# [FRAGMENTO SELECCIONADO]

La primera vez
que leí The Road, de Cormac McCarthy, fue hace muchos años. Recuerdo
que me impresionó mucho, que me angustió, que me encantó. Después recuerdo
tener el impulso de releerla en pandemia y de inteligentemente decidir no
hacerlo. No estaba el horno para bollos. La volví a leer hace un mes en el
marco del taller de lectura de novelas distópicas que coordiné: lloré. Y la
volví a leer la semana pasada preparando la sesión sobre The Road y volví
a llorar. Es una novela fuerte y bien lograda: si te conmueve en una tercera lectura
claramente lo es.
El planteo
es así: un padre de edad y nombre no especificados y su hijo de unos diez años
buscan sobrevivir en un mundo postapocalíptico, trasladándose por una carretera
hacia el mar y hacia el sur buscando escapar del frío.

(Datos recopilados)
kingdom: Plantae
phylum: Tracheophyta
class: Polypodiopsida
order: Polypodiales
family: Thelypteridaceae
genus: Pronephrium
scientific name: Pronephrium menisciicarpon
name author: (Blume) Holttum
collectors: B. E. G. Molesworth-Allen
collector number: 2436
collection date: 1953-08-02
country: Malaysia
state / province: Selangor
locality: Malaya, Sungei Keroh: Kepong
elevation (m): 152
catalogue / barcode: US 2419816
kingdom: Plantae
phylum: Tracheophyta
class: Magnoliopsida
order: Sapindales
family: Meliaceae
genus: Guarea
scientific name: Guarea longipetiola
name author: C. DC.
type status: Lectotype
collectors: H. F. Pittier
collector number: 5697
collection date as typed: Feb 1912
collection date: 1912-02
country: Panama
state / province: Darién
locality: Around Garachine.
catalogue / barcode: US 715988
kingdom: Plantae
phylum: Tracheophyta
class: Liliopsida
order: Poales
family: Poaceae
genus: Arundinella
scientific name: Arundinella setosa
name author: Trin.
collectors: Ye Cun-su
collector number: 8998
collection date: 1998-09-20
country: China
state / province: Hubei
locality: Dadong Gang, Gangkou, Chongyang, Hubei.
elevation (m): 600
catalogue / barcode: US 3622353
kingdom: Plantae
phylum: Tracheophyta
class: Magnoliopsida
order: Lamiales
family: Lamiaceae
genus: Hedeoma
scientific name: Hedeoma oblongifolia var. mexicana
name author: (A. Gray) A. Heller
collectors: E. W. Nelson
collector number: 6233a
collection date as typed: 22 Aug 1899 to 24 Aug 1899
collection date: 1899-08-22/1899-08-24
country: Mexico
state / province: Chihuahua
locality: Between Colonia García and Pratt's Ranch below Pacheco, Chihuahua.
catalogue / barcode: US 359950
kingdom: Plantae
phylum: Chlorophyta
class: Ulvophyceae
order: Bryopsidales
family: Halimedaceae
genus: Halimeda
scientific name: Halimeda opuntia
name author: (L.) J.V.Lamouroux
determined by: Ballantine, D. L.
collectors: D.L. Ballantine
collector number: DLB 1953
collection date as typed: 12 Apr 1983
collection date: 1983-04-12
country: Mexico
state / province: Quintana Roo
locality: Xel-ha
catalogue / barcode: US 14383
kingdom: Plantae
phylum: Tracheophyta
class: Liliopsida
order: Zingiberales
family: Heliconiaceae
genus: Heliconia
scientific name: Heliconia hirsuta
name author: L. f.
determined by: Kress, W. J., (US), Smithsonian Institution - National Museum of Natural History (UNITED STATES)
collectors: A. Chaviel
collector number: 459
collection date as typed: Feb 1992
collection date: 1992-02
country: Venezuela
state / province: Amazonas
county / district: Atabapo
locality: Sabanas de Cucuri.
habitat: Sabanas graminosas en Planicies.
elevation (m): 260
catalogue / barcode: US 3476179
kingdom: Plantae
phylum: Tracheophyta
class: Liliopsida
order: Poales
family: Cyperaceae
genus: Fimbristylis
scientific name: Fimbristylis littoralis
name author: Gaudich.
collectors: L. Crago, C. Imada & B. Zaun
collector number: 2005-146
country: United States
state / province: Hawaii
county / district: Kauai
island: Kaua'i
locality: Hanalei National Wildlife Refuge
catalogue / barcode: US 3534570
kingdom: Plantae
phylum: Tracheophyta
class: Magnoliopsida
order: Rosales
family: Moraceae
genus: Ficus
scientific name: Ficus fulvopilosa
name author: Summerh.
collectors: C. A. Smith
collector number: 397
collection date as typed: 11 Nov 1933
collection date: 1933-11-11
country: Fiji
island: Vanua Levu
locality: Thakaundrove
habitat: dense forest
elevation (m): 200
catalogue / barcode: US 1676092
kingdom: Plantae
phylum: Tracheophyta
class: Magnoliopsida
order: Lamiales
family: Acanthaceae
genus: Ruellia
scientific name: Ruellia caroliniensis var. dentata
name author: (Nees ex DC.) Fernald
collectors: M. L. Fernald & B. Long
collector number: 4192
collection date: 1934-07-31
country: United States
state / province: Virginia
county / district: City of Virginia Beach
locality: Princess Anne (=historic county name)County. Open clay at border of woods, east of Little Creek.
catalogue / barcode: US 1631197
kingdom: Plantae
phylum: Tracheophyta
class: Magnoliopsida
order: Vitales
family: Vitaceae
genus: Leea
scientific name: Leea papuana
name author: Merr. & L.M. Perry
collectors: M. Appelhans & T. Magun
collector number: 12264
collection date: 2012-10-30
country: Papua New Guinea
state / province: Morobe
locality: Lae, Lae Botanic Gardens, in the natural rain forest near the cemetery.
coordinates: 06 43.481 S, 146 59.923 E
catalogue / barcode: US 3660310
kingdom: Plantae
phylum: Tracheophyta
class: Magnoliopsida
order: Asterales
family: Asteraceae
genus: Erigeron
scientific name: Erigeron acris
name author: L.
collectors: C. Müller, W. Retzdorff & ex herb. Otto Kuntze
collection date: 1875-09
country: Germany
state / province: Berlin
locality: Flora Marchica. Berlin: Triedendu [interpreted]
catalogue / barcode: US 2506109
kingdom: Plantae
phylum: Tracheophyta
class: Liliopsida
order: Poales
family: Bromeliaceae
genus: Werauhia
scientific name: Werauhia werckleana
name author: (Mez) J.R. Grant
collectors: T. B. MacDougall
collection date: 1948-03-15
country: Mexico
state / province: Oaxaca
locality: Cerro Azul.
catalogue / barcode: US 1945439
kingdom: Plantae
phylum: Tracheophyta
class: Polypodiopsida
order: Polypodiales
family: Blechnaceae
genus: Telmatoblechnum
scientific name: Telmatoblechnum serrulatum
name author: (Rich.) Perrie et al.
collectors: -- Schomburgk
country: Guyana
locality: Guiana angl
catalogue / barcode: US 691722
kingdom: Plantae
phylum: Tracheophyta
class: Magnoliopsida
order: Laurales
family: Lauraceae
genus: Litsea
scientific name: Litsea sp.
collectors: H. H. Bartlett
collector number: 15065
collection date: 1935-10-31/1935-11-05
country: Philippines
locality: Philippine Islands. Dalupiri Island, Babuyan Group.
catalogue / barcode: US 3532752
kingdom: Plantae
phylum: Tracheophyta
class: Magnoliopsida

# [PROBLEMAS A RESOLVER]
1. Indica si cada afirmación concuerda con el texto sobre The Road y respalda cada respuesta con las palabras exactas del texto. (a) La novela se releyó durante la pandemia. (b) El hijo tiene unos diez años. (c) Padre e hijo viajan hacia el norte.
2. Prolonga el texto sobre The Road a partir de su última oración.
Las entradas provienen de una fuente distinta.

# [LISTA DE RESPUESTAS]
1.
(a) No: "inteligentemente decidir no hacerlo".
(b) Sí: "su hijo de unos diez años".
(c) No: "hacia el mar y hacia el sur".

2.
El mundo es tremendo; ha pasado algo no especificado –holocausto nuclear,
meteorito, terremotos, una combinación de estos u otros desastres– que ha
convertido al mundo en un páramo: todo el mundo se quemó, todo está muerto,
yermo, no hay pasto, no hay animales, y la mayor parte de la humanidad ha
muerto. Los que sobrevivieron, en su mayoría, se han convertido en bárbaros,
casi zombies: asesinos, esclavizadores, caníbales. El padre intenta preservar la
vida y la humanidad de su hijo, a pesar de que muchas veces preferiría estar
muerto.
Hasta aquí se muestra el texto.